## Task instructions
All of the data should be given again word for word, though the images are to be left out.

## Recorded information
*** Begin section ***

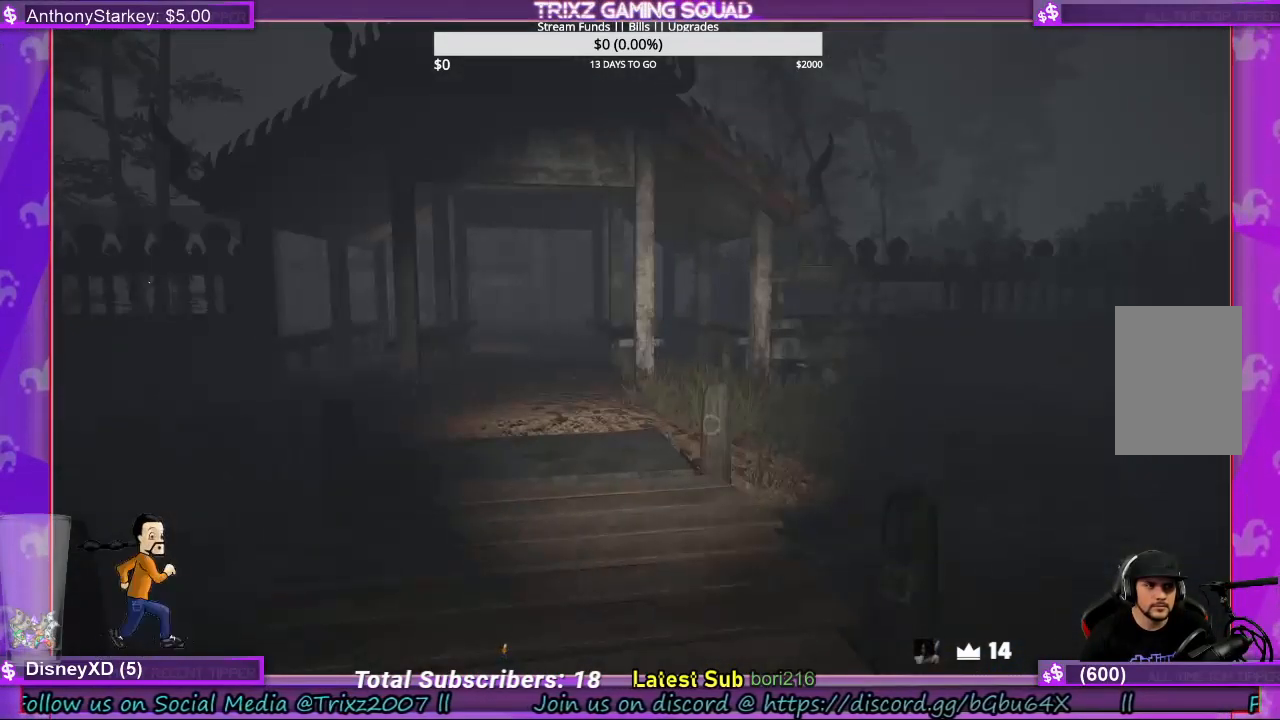
{"keys": [], "mouse": [], "events": []}
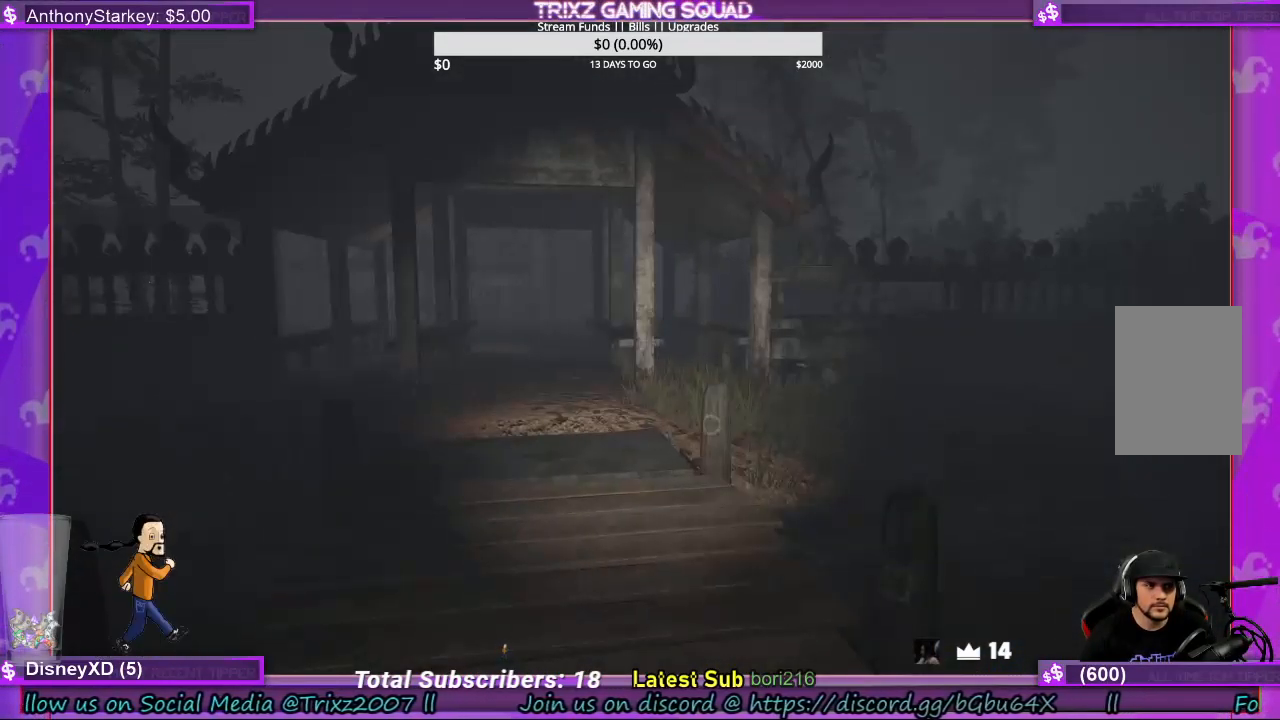
{"keys": [], "mouse": [], "events": []}
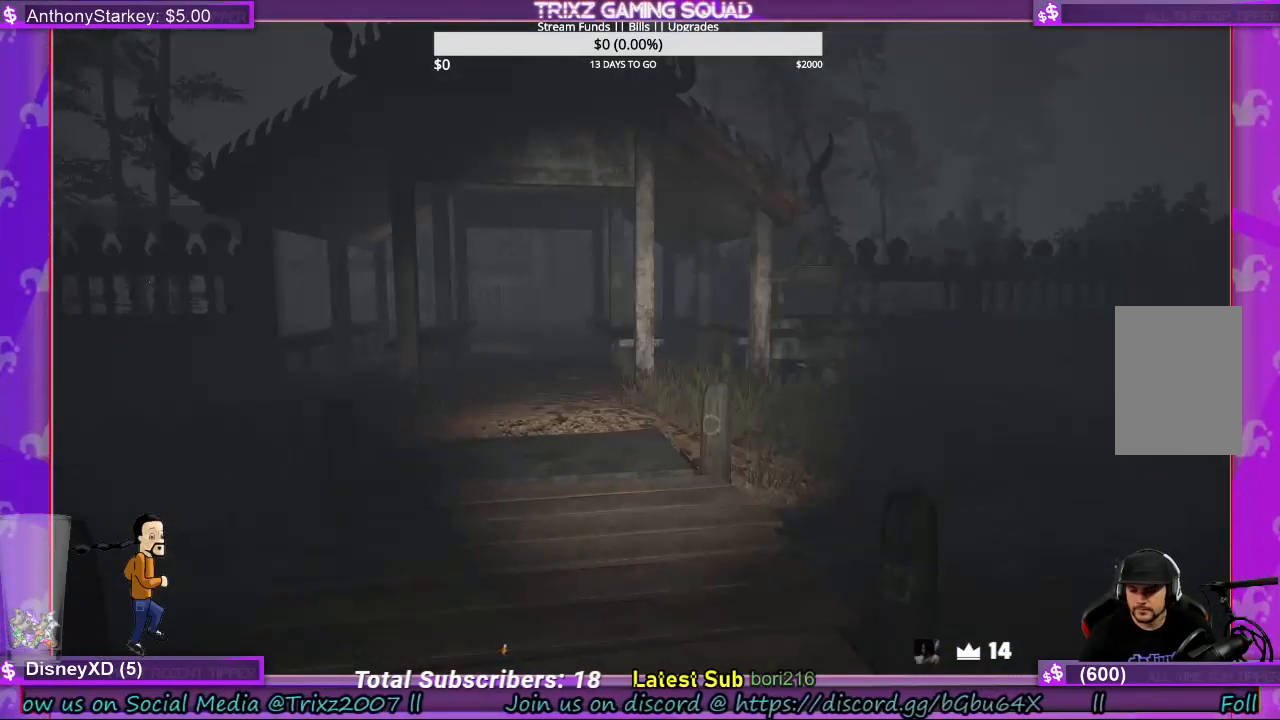
{"keys": ["tab"], "mouse": [], "events": [[333, "tab", "down"]]}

*** End section ***

## Exercise result
{"keys": [], "mouse": [], "events": []}
{"keys": [], "mouse": [], "events": []}
{"keys": ["tab"], "mouse": [], "events": [[333, "tab", "down"]]}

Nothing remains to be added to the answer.